Why, oh why, don't we have a more current dump? Something about the technical problems with complete database dumps of en-wiki might be useful in the article.--ragesoss 00:20, 9 October 2007 (UTC)

Or we could just wait for more people to apply for funding to study Wikipedia, or for a large amount of funding for studies of Wikipedia. How much research is being done on Wikipedia, out on interest? Is there a way to um, study the study of Wikipdia? Carcharoth 16:22, 9 October 2007 (UTC)
There's a WikiProject Wikidemia that would essentially aim to be the forum for your last question, though its activity level is not that high. There's also the Wikimedia Research Network. To the extent that the study of Wikipedia is being done through data extraction and analysis, it's often going to be conducted outside of normal wiki activity, so it's not always easy to know what's currently happening. Greg Maxwell is the Wikimedia Foundation's Chief Research Officer, and he along with some of the people who work on the toolserver are probably who you'd want to talk to for more of a sense of this activity. --Michael Snow 16:37, 9 October 2007 (UTC)
Thanks! Carcharoth 17:35, 9 October 2007 (UTC)

[edit] Further questions

It might be worthwhile to submit some further questions to the authors, since there is probably a lot of interesting information that they could easily provide that isn't in the paper.--ragesoss 00:20, 9 October 2007 (UTC)

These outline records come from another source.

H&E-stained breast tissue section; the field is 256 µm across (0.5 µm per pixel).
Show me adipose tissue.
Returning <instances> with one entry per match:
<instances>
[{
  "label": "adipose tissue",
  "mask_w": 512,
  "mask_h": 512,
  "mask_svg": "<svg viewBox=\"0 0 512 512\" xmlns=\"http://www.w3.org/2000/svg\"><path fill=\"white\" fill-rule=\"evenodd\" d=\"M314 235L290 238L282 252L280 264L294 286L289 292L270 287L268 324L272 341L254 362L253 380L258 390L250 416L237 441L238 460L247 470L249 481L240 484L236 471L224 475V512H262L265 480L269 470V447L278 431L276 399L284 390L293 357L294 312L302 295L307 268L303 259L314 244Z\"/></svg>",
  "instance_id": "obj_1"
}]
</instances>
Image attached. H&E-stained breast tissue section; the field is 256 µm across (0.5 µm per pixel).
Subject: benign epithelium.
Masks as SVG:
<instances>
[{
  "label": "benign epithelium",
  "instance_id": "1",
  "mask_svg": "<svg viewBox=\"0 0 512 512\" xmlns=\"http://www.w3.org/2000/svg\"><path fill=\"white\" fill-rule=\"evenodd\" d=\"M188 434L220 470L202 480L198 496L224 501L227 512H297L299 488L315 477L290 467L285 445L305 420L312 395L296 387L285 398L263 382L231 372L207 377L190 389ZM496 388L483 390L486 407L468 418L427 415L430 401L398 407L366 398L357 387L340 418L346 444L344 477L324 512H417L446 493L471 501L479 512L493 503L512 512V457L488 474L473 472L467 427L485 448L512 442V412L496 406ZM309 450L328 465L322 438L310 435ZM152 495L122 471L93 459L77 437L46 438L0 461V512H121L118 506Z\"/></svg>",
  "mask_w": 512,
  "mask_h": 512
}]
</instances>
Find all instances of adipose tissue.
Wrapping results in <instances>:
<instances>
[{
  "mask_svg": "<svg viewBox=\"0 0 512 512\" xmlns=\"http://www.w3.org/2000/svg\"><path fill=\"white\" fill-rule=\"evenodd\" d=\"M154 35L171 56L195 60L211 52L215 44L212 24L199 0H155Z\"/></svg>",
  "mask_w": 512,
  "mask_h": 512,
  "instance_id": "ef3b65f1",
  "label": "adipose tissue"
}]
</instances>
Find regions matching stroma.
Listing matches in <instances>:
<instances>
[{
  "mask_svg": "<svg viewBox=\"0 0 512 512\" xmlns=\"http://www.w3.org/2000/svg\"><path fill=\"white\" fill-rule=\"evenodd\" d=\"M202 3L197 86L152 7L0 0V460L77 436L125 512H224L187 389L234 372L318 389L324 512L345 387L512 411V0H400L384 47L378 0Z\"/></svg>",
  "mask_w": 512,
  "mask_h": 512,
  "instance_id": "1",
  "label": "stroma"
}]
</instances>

  • Who are the top 4,200 editors by PWV?
  • What would Figure 4 look like if IP edits were included? Have the relative PWV contributions of anonymous editors been increasing or decreasing over the period analyzed?
  • [add your questions here]

[edit] What is a false positive?

This story is excellent except for the last sentence. What is a false positive in the context of persistent vandalism? 1of3 21:41, 10 October 2007 (UTC)

It's not talking about "persistent" vandalism, it's talking about any vandalism. With this much data, the study has to apply mechanical tests to identify what it thinks is vandalism, which in this case is largely based on edits that got reverted. Since the test has no human input, it can pull in cases that upon further review do not actually involve vandalism, which are the false positives. --Michael Snow 21:58, 10 October 2007 (UTC)
But it is talking about persistent vandalism, saying that most of what the program flagged as vandalism which persisted for more than 100,000 page views was actually not vandalism.--ragesoss 22:01, 10 October 2007 (UTC)
Right, of course, sorry I was thinking the question involved "persistent" vandalism in the sense of repeated action (even though the story itself talks about persisting cases). Anyway, the explanation of what is a false positive is still applicable. --Michael Snow 22:13, 10 October 2007 (UTC)
Thanks kindly, that makes sense now. 1of3 23:15, 10 October 2007 (UTC)